Thursday, February 28, 2008

Isaiah, Chapter 40

In chapter 40 of Isaiah today we will see the prophet Isaiah move on from his prose style and back into poetic prophesy. We also see the focus shift from the Assyrian threat of the previous chapters up to the looming threat of the Babylonian exile. As king Hezekiah was promised in chapter 39, the kingdom of Judah would eventually be overrun and shipped off to exile in Babylon. Hezekiah reigned from 716 B.C. to 786 B.C., while the actual exile to Babylon began in 605 B.C. and continued to 581 B.C. The Israelites would not return until 537 B.C., so Isaiah is talking about an event today that would happen nearly 200 years after his own death.

Though his initial prophetic verses contain a warning about the suffering that the Israelites would face during their exile, there is also hope in them.
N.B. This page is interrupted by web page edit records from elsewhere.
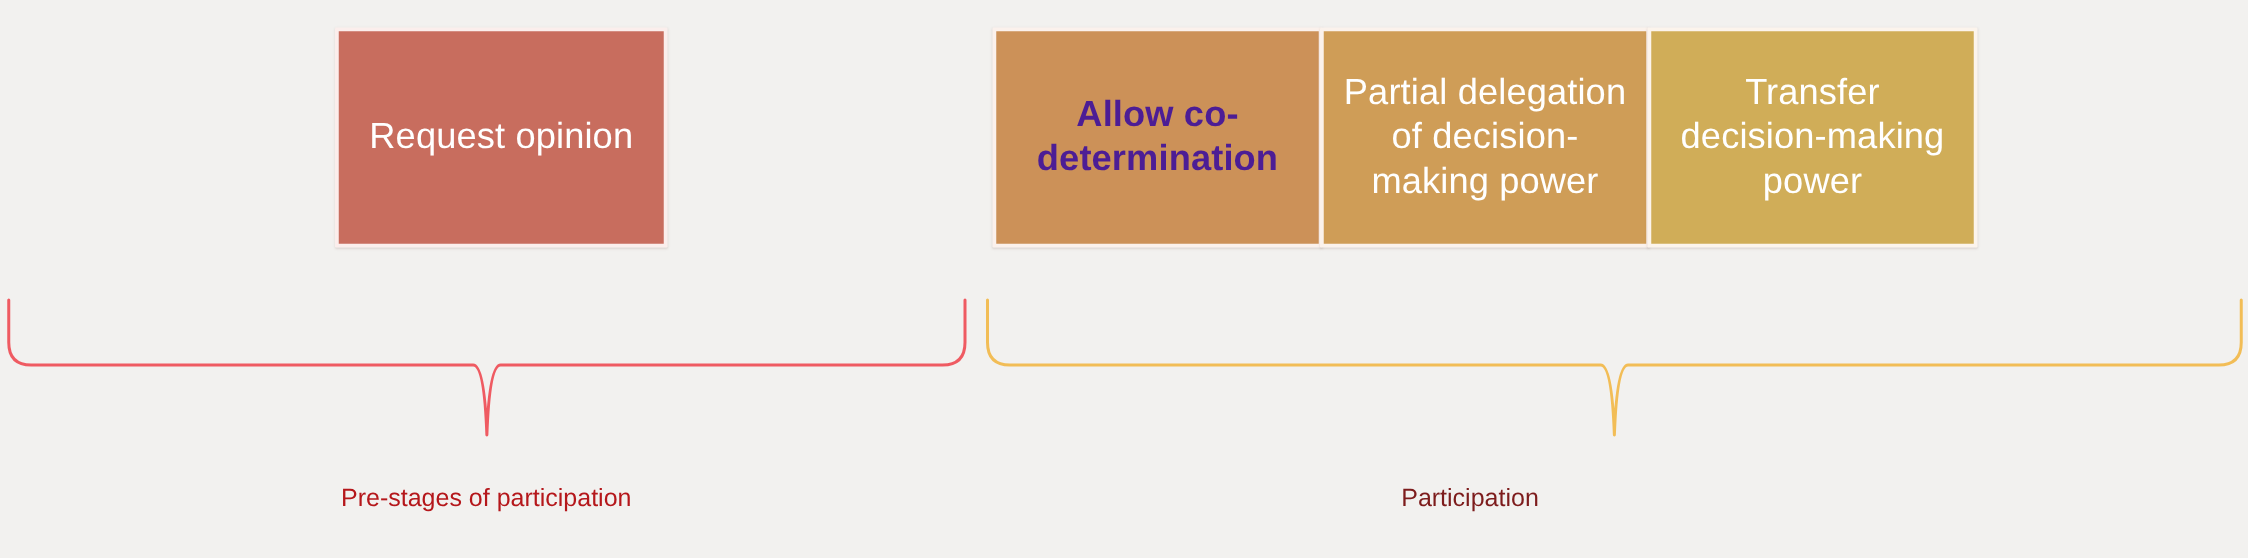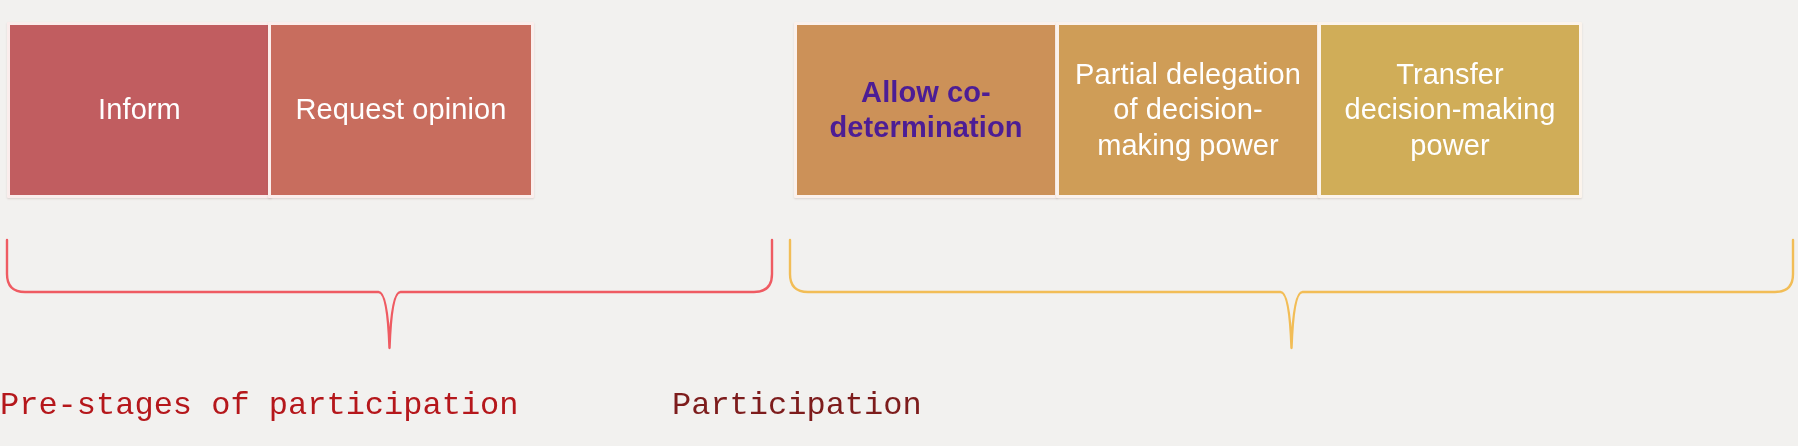--- a/index.html
+++ b/index.html
@@ -60,46 +60,43 @@
     left: 0;
     top: 0;
     width: 1798px;
     height: 446px;
     pointer-events: none;
   }
 
   
   .group-caption {
     position: absolute;
-    text-align: left;
-    font-size: 32px;
+    text-align: center;
+    font-size: 20px;
     line-height: 1.1;
     white-space: nowrap;
-    font-family: Liberation Mono, monospace;
+    font-family: Liberation Sans, sans-serif;
   }
   #caption-pre {
     left: 0px;
     top: 388px;
     width: 778px;
   }
   #caption-part {
     left: 790px;
     top: 388px;
     width: 1008px;
   }
 </style>
 </head>
 <body>
 
 <div id="stage">
 
   <div id="boxes-row">
-      <div class="stage-box" style="left: 7px; width: 239px; background: rgb(193, 93, 96);">
-        <span class="box-label" style="color: rgb(255, 255, 255);">Inform</span>
-      </div>
       <div class="stage-box" style="left: 268px; width: 240px; background: rgb(200, 109, 94); justify-content: flex-end;">
         <span class="box-label" style="color: rgb(255, 255, 255);">Request opinion</span>
       </div>
       <div class="stage-box" style="left: 794px; width: 238px; background: rgb(204, 145, 88);">
         <span class="box-label" style="color: #4c1d95; font-weight: bold;">Allow co-
 determination</span>
       </div>
       <div class="stage-box" style="left: 1056px; width: 238px; background: rgb(207, 157, 87); text-align: center;">
         <span class="box-label" style="color: rgb(255, 255, 255);">Partial delegation
 of decision-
In chapter 40 here Isaiah offers hope that any exile would be temporary. Eventually they would return to Jerusalem, and the exile itself would be used as a disciplinary action from God directed at Israel for turning away from God. Even though His people would suffer, God would not forget them.

2 Speak tenderly to Jerusalem,
and proclaim to her
that her hard service has been completed,
that her sin has been paid for,
that she has received from the LORD's hand
double for all her sins.

3 A voice of one calling:
"In the desert prepare
the way for the LORD ;
make straight in the wilderness
a highway for our God.

4 Every valley shall be raised up,
every mountain and hill made low;
the rough ground shall become level,
the rugged places a plain.

5 And the glory of the LORD will be revealed,
and all mankind together will see it.
For the mouth of the LORD has spoken." – Isaiah 40:2-5

The unfortunate thing is that even forgiven sin has its consequences. The nation of Israel had sinned, therefore it had to suffer with the Babylonian exile. Isaiah clearly points out here that it would not be permanent suffering, however. God would never and will never forget His people even when it looks like He has. We can carry this over today when we see the quiet hand of God working in our lives even in the face of trouble.

During a conversation Tuesday night a friend of mine asked what it is like to feel the Holy Spirit. The way I explained it was that once you realize you are feeling for the first time, especially in quiet prayer and reflection, you can look back and see other times that it was at work in your life. That relates to today's reading because there is a promise here not only for the Babylonian exiles, but for everyone on earth beyond that because this relates to Christ's life as well. The voice calling in the desert here is a reference to John the Baptist who prepared the way for Jesus by preaching the need for repentance. He prepared the way for God Himself in human form to come to earth. We see this glory of the Lord in Christ, and we feel it with the promise of the Holy Spirit. As we saw in Acts, the Holy Spirit was given on the day of Pentecost and therefore it cannot be taken away. Isaiah prepares the way for this promise nearly 800 years before it happens, but it is still relevant today because we already have the Holy Spirit.


  1. What is your own form of exile as discipline?
  2. Could Isaiah himself be considered a voice in the wilderness?
  3. How do you interpret feeling the Holy Spirit?